### SUPPLIED TEXT
In 1728, Coja Petrus Uscan constructed the Marmalong Bridge across the Adyar River. It cost him 30,000 pagodas. Still, he paid the full amount and also donated 1,500 pagodas for the bridge's upkeep.

The bridge no longer exists today, having been replaced by a second bridge. However, the bridge built by Uscan is the first ever bridge built across the Adyar.

In 1726, he constructed the steps which led to the Catholic shrine atop St Thomas Mount which still bears a slab commemorating Uscan's legacy. He also donated 1,500 pagodas for the maintenance of the steps.

== In service of the British East India Company ==

=== As Company Councillor ===

Uscan was appointed Company Councillor for the British East India Company. Uscan performed well in his newfound role, occasionally serving as the Company's envoy. In 1740, when the Raghuji Bhonsle of Nagpur invaded the Carnatic, Petrus Uscan was appointed the British envoy to negotiate peace with the Maratha general. Uscan negotiated with the Marathas and impressed the general so much that he even recognized British rule over Tiruchirappalli, Madras and Fort St David. On another occasion, Petrus Uscan succeeded in obtaining exclusive rights for the British of Madras to mint coins in their own name.

=== During French occupation ===

When the French occupied Madras in 1746, they seized Petrus Uscan's belongings and carried them off to Pondicherry. Uscan fled Madras and sought refuge in a Danish ship. Dupleix, then the governor of French India, offered him French protection and restoration of confiscated property in the name of the Capuchin chapel of Madras Armenians if Uscan shifted his loyalty to the French. However, Uscan gave a defiant reply that the Armenian tradition was to remain loyal to one's benefactors.

== Later life ==

When Madras reverted to British control in 1749, Petrus Uscan and one Mrs. Madeiros were the only Catholics permitted to reside in the Fort. Following the reestablishment of British rule over Madras, the Capuchin chapel in the Fort was destroyed by the British who felt that the chief Armenian priest had spied for the French. Petrus managed to retain Armenian hold over the Chapel of Our Lady of Miracles in Vepery for some time. But after his death, it was made over to Protestants and a suitable compensation provided to the Armenian community which previously owned it.

== Death ==

Petrus Uscan died in 1751 and was buried in the Chapel of Our Lady of Miracles, which he owned. On Protestant occupation of the site in the middle of the 18th century, they built an Anglican church over it. Petrus Uscan's tombstone was however left untouched and it remains to this day. There is a commemorative plaque in his name at the Marmalong bridge and the Armenian church in Chennai to this day.

== Legacy ==

The Armenian community of Madras gained prominence in the 17th century AD and exercised a significant amount of power and domination over early Madras till the middle of the 19th century. Coja Petrus Uscan who led the Armenian community of Madras from 1723 to 1751 is regarded as the greatest and most famous member of the community. The community has almost become extinct, yet its memory survives through Petrus Uscan's numerous endowments and works of charity.
######
### STUDY MATERIAL
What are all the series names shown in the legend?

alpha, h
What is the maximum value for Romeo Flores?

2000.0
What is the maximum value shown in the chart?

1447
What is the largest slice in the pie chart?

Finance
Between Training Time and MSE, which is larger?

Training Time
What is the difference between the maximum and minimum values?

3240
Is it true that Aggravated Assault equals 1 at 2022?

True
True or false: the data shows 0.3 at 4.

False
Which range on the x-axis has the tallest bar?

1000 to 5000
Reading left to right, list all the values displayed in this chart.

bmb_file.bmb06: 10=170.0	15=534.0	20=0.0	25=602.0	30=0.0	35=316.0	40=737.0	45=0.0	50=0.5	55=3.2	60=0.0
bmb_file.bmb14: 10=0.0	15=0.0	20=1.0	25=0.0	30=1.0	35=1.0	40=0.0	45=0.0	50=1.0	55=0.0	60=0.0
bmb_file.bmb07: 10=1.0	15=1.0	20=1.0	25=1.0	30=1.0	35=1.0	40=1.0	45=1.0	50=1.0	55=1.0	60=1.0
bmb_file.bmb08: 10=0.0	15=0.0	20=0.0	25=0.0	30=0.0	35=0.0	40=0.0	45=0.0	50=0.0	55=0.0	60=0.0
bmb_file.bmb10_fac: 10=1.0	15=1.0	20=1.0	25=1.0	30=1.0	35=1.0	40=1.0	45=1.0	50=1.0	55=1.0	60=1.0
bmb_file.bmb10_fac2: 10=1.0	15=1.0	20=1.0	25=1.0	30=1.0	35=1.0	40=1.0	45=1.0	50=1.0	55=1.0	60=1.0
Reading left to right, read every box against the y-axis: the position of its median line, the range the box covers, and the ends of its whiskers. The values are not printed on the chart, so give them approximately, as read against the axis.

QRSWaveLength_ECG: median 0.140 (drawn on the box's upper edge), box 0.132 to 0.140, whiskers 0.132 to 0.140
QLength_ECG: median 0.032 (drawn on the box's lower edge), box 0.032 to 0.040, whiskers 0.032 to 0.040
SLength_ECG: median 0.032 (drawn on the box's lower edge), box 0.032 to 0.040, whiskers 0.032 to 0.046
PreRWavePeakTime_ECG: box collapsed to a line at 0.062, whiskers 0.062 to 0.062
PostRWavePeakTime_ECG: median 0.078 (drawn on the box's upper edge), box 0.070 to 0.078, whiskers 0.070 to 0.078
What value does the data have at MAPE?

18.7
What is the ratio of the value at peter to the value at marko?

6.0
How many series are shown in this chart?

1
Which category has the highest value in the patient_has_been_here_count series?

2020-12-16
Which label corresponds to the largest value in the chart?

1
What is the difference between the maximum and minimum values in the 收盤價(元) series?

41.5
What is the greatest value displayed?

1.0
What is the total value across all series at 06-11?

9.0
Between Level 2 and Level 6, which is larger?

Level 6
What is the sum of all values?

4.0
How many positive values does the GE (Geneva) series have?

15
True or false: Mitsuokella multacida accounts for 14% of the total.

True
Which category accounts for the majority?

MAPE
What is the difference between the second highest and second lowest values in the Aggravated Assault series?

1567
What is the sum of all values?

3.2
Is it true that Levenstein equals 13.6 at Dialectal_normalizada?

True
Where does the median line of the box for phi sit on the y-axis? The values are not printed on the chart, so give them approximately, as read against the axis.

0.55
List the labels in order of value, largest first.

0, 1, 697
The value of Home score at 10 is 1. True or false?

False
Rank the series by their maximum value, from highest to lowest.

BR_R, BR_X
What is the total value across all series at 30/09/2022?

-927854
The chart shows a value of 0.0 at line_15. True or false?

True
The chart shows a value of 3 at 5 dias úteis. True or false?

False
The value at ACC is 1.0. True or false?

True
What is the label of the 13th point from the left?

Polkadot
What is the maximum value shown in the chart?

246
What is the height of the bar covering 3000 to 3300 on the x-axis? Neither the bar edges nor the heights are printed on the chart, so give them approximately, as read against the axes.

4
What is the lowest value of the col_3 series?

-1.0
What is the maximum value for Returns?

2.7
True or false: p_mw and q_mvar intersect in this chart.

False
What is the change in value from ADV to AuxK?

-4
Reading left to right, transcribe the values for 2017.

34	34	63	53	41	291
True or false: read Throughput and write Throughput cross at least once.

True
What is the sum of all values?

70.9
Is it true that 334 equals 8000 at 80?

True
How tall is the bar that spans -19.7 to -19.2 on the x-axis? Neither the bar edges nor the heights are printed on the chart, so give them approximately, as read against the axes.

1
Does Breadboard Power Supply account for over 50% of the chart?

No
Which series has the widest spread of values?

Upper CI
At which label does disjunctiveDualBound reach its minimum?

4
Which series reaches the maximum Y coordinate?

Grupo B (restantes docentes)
######
> **PARTS OF THE EXERCISE**:
- A) According to the text on Petrus Uscan, in what year did he construct the Marmalong Bridge across the Adyar River?
- B) Translate this sentence from the text on Petrus Uscan into French: "Petrus Uscan died in 1751 and was buried in the Chapel of Our Lady of Miracles, which he owned."
These records have no connection to the text on Petrus Uscan.

> **RESPONSES IN ORDER**:
- A) 1728

- B) Petrus Uscan mourut en 1751 et fut inhumé dans la chapelle Notre-Dame-des-Miracles, qui lui appartenait.